§ **AVAILABLE DATA**
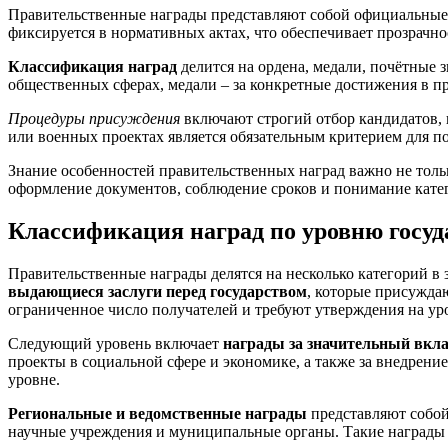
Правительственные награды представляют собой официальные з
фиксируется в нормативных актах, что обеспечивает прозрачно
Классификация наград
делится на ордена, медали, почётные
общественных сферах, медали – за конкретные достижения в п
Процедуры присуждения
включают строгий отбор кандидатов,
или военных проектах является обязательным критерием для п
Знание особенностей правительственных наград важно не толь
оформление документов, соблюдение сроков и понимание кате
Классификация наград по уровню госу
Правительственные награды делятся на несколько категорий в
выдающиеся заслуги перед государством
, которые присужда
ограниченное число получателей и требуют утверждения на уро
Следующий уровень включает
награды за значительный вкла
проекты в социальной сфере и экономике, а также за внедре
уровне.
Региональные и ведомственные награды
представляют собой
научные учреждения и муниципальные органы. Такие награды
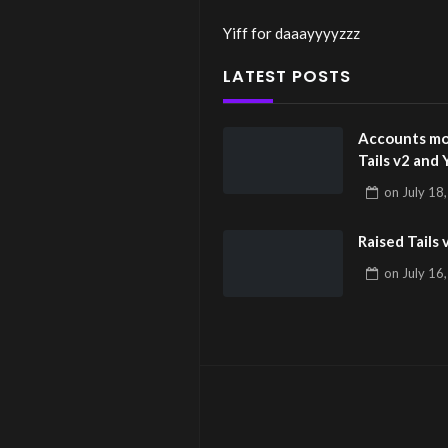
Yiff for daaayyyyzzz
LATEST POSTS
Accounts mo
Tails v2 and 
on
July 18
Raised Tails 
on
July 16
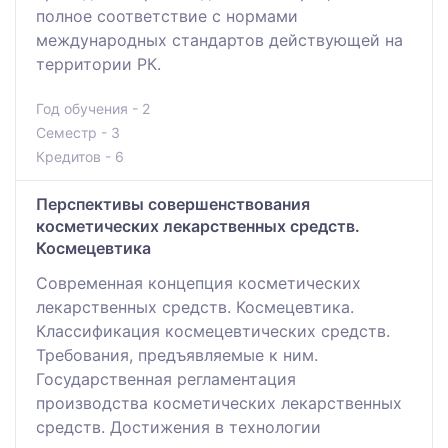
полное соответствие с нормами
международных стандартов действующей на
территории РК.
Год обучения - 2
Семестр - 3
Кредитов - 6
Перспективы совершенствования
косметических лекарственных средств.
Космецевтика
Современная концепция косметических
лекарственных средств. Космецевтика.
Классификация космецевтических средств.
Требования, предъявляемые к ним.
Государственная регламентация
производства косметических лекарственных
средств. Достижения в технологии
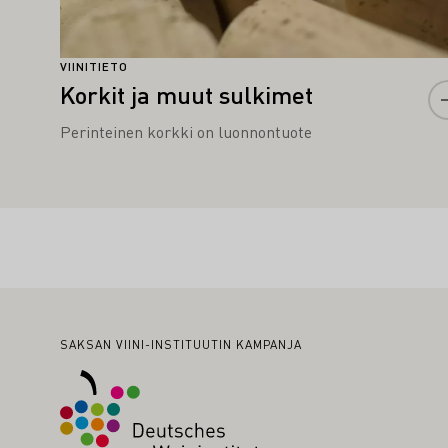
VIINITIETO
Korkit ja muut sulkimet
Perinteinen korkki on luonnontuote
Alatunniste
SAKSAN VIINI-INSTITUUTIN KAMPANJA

--

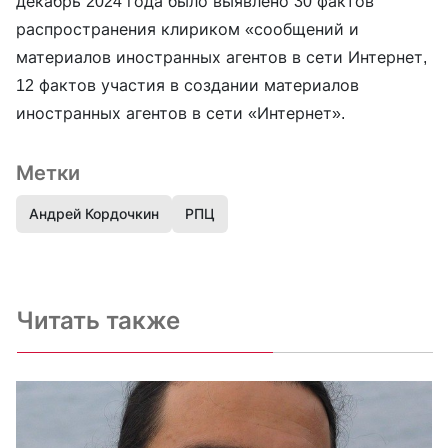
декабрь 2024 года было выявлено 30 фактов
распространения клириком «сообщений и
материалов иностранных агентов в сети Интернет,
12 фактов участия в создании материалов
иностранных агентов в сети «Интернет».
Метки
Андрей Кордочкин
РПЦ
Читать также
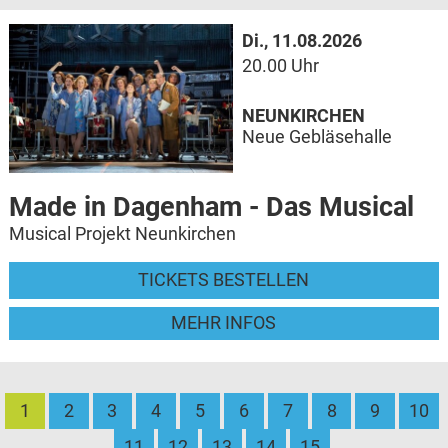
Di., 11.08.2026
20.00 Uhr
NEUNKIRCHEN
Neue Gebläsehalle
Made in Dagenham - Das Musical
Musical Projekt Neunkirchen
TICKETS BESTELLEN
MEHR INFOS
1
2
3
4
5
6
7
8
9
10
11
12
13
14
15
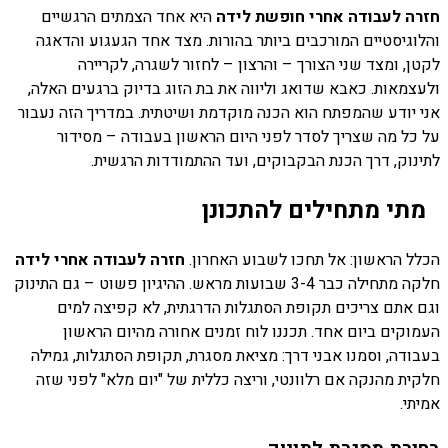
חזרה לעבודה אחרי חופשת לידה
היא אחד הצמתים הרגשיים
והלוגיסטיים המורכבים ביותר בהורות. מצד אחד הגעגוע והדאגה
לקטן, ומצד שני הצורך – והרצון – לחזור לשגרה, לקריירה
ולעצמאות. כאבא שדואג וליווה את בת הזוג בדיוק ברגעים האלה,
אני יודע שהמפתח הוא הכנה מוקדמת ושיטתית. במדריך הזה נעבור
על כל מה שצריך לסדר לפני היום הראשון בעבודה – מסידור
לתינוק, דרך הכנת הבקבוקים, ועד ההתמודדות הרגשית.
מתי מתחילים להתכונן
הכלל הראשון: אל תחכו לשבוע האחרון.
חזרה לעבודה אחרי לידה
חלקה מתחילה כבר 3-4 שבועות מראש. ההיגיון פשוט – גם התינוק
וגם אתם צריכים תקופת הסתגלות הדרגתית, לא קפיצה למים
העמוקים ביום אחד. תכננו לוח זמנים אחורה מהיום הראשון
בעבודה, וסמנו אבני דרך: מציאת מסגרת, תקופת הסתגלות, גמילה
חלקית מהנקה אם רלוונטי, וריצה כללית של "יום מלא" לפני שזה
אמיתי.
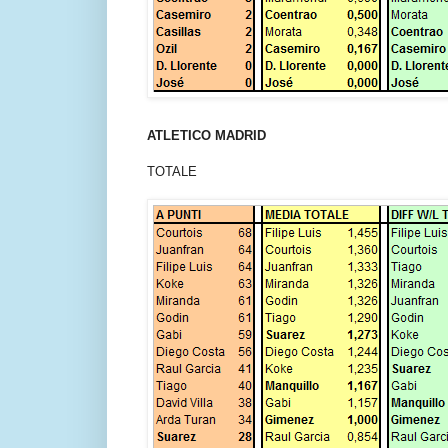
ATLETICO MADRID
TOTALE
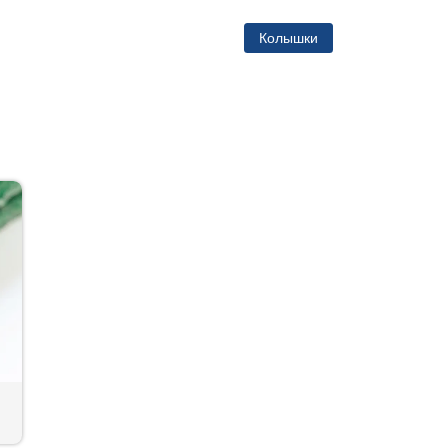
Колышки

§ **PROBLEM REQUIREMENTS**
From the records above, quote word for word only the lines beginning at the line that has "Правительственные награды представляют" and stopping after the line that has "SAKSAN VIINI-INSTITUUTIN KAMPANJA". Omit the pictures.

§ **EXPECTED OUTPUT**
Правительственные награды представляют собой официальные з
фиксируется в нормативных актах, что обеспечивает прозрачно
Классификация наград
делится на ордена, медали, почётные
общественных сферах, медали – за конкретные достижения в п
Процедуры присуждения
включают строгий отбор кандидатов,
или военных проектах является обязательным критерием для п
Знание особенностей правительственных наград важно не толь
оформление документов, соблюдение сроков и понимание кате
Классификация наград по уровню госу
Правительственные награды делятся на несколько категорий в
выдающиеся заслуги перед государством
, которые присужда
ограниченное число получателей и требуют утверждения на уро
Следующий уровень включает
награды за значительный вкла
проекты в социальной сфере и экономике, а также за внедре
уровне.
Региональные и ведомственные награды
представляют собой
научные учреждения и муниципальные органы. Такие награды
Yiff for daaayyyyzzz
LATEST POSTS
Accounts mo
Tails v2 and 
on
July 18
Raised Tails 
on
July 16
полное соответствие с нормами
международных стандартов действующей на
территории РК.
Год обучения - 2
Семестр - 3
Кредитов - 6
Перспективы совершенствования
косметических лекарственных средств.
Космецевтика
Современная концепция косметических
лекарственных средств. Космецевтика.
Классификация космецевтических средств.
Требования, предъявляемые к ним.
Государственная регламентация
производства косметических лекарственных
средств. Достижения в технологии
VIINITIETO
Korkit ja muut sulkimet
Perinteinen korkki on luonnontuote
Alatunniste
SAKSAN VIINI-INSTITUUTIN KAMPANJA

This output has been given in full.